Naeem Ul Wahhab
Naeem Ul Wahhab

Reputation: 2495

Difference between htmlspecialchars and mysqli_real_escape_string?

I read in a PHP book that it is a good practice to use htmlspecialchars and mysqli_real_escape_string in conditions when we handle user inputed data. What is the main difference between these two and where they are appropriate to be used? Please guide me.

Upvotes: 13

Views: 9390

Answers (5)

FranklinThePlug
FranklinThePlug

Reputation: 11

When to use real_escape_string?

Short: Use when building queries which depend on user submitted data.

Long: When saving user submitted data to your database in a manner which does not use prepared statements (these are escaped by default). What it does is prevent situations as the following

(DO NOT DO THIS):

txtSQL = "SELECT * FROM Users WHERE UserId = " + $_GET("userid");

Using real_escape_string($_GET("userid") instead of the raw parameter prevents that an attacker gets all users sending a userid parameter which is formed like this: '100 OR 1=1'. This would be concatenated and yield the query:

SELECT * FROM Users WHERE UserId = 100 OR 1=1;

Which would return all users data in the database.

Real escape string would escape 100 OR 1=1 in a way that it would not be interpreted as valid SQL and thus would not yield all user data.

More on SQL injection

When to use htmlspecialchars?

Short: Use when echoing user submitted data to your page.

Long: If user manages to save a string like:

<script>alert("Stealing your cookies")</script>

to your database which is then presented to other users and you echo it without htmlspecialchars the javascript code in the script tag would execute on the users machine, which is just bad news, as now pretty much any data within the browser could be stolen (cookies/localstorage) or the user be redirected.

The resulting string of htmlspecial chars on the aforementioned script tag would be:

&lt;script&gt;alert('Stealing your cookies')'&lt;/script&gt;

Which would be displayed on the page and not be interpreted as javascript code.

Upvotes: 1

EGOrecords
EGOrecords

Reputation: 1969

htmlspecialchars: "<" to "& lt;" (Replaces HTML-Code)

mysqli_real_escape_string: " to \" (Replaces Code, that has a meaning in a mysql-query)

Both are used to be save against some attacks like SQL-Injection and XSS

Upvotes: 14

Tim Withers
Tim Withers

Reputation: 12059

htmlspecialcharacters turns 'html special characters' into code, such as quotes (both single and double), ampersands, and less than/greater than signs.
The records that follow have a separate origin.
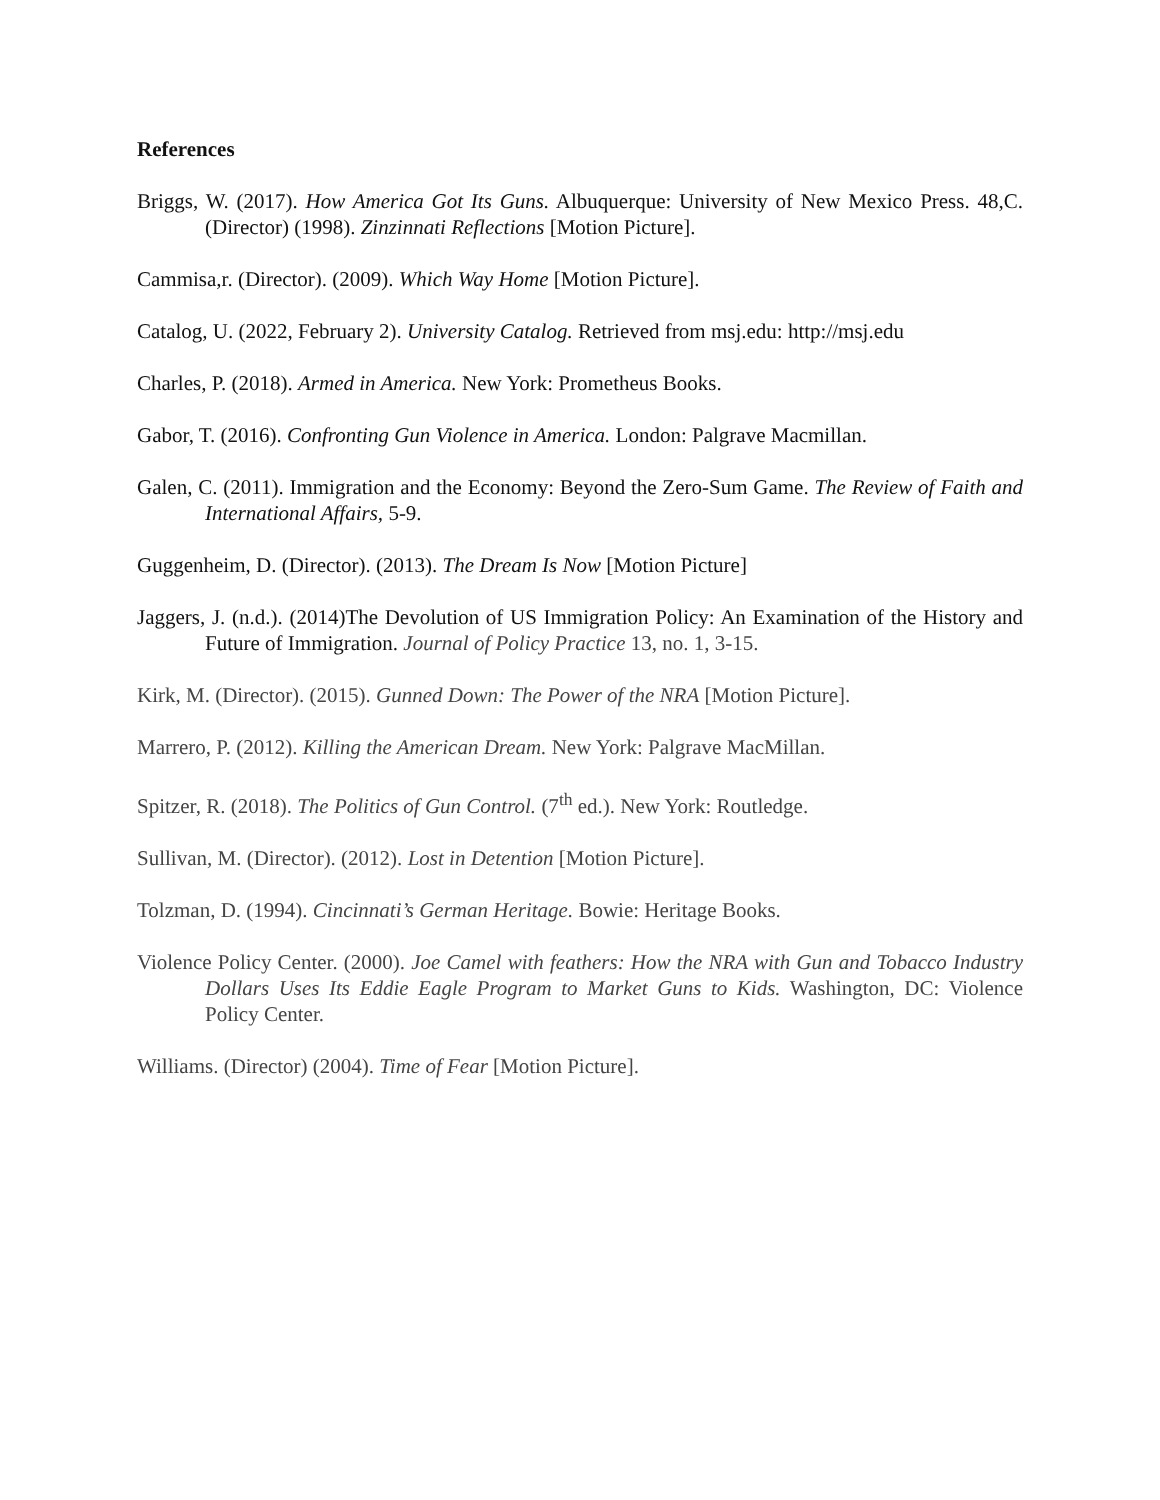References
Briggs, W. (2017). How America Got Its Guns. Albuquerque: University of New Mexico Press. 48,C. (Director) (1998). Zinzinnati Reflections [Motion Picture].
Cammisa,r. (Director). (2009). Which Way Home [Motion Picture].
Catalog, U. (2022, February 2). University Catalog. Retrieved from msj.edu: http://msj.edu
Charles, P. (2018). Armed in America. New York: Prometheus Books.
Gabor, T. (2016). Confronting Gun Violence in America. London: Palgrave Macmillan.
Galen, C. (2011). Immigration and the Economy: Beyond the Zero-Sum Game. The Review of Faith and International Affairs, 5-9.
Guggenheim, D. (Director). (2013). The Dream Is Now [Motion Picture]
Jaggers, J. (n.d.). (2014)The Devolution of US Immigration Policy: An Examination of the History and Future of Immigration. Journal of Policy Practice 13, no. 1, 3-15.
Kirk, M. (Director). (2015). Gunned Down: The Power of the NRA [Motion Picture].
Marrero, P. (2012). Killing the American Dream. New York: Palgrave MacMillan.
Spitzer, R. (2018). The Politics of Gun Control. (7<sup>th</sup> ed.). New York: Routledge.
Sullivan, M. (Director). (2012). Lost in Detention [Motion Picture].
Tolzman, D. (1994). Cincinnati’s German Heritage. Bowie: Heritage Books.
Violence Policy Center. (2000). Joe Camel with feathers: How the NRA with Gun and Tobacco Industry Dollars Uses Its Eddie Eagle Program to Market Guns to Kids. Washington, DC: Violence Policy Center.
Williams. (Director) (2004). Time of Fear [Motion Picture].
This function is generally used to ensure that content users post on your website doesn't have HTML tags or XSS scripts.

mysql_real_escape_string escapes strings, meaning it adds the \ in front of slashes, quotes(both single and double), and anything else that can mess up a mysql query. This function ensures that no one is executing SQL commands on your server and getting information from the database.

Upvotes: 2

Jon
Jon

Reputation: 437434

The two functions are totally unrelated in purpose; the only attribute they share is that they are commonly used to provide safety to web applications.

mysqli_real_escape_string is meant to provide safety against SQL injection.

htmlspecialchars is meant to provide safety against cross-site scripting (XSS).

Also see What's the best method for sanitizing user input with PHP? and Do htmlspecialchars and mysql_real_escape_string keep my PHP code safe from injection?

Upvotes: 7

Shai Mishali
Shai Mishali

Reputation: 9382

These two functions are used for completely different things.

htmlspecialchars() converts special HTML characters into entities so that they can be outputted without problems. mysql_real_escape_string() escapes sensitive SQL characters so dynamic queries can be performed without the risk of SQL injection.

You could just as easily say that htmlspecialchars handles sensitive OUTPUT, while mysql_real_escape_string handles sensitive INPUT.